Excerpt —
+-------+

A provincial source in Lahj, meanwhile, said coalition air strikes on a market claimed 23 lives, although there was no separate confirmation of the toll.

The overnight attack on the offices of the General People's Congress (GPC) caused "some deaths" among employees and guards of the building in the south of the capital, party official Faeqa al-Sayed said.

It came as some GPC members were meeting the UN's Yemen envoy Ismail Ould Cheikh Ahmed in another part of the city.

Sayed called the attack "an attempt to derail the UN envoy's mission".

Cheikh Ahmed arrived in Yemen on Sunday and called for a humanitarian ceasefire after months of conflict in the impoverished Arabian Peninsula nation.

"As we were conducting consultations with the UN envoy to find solutions to the political crisis gripping the country... Saudi forces bombed the party headquarters, killing employees and guards and destroying the building," Sayed was quoted as saying by the GPC's news site, Almotar.net.

Farther south in Lahj province, coalition warplanes struck a market in an attack a provincial official said caused 23 deaths.

AFP could not immediately confirm if the casualties were all civilians, and it was unclear why the coalition had bombed the marketplace.

The Saudi-led coalition began a campaign of air strikes against the Houthis and their allies in March after the insurgents seized Sanaa and then advanced south, forcing the government to flee to Riyadh.

More than 21.1 million people -- over 80 percent of Yemen's population -- need aid, with 13 million facing food shortages.

Upwards of 2,800 people have been killed in Yemen since March, according to UN figures.

Saleh, who ruled for 33 years before being forced from power in 2012 after a bloody year-long uprising, threw the support of his loyalists in the army behind the Huthis.

+-------+

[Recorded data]
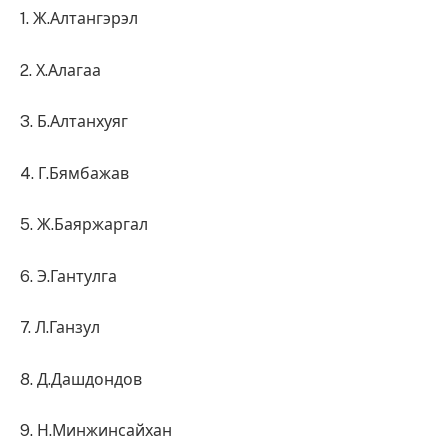
1. Ж.Алтангэрэл
2. Х.Алагаа
3. Б.Алтанхуяг
4. Г.Бямбажав
5. Ж.Баяржаргал
6. Э.Гантулга
7. Л.Ганзул
8. Д.Дашдондов
9. Н.Минжинсайхан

+-------+

Problem to work on — Write out the excerpt on the Yemen conflict between "Upwards of 2,800" and "behind the Huthis.", inclusive, replacing "uprising" with "revolt".

Written answer —
Upwards of 2,800 people have been killed in Yemen since March, according to UN figures.

Saleh, who ruled for 33 years before being forced from power in 2012 after a bloody year-long revolt, threw the support of his loyalists in the army behind the Huthis.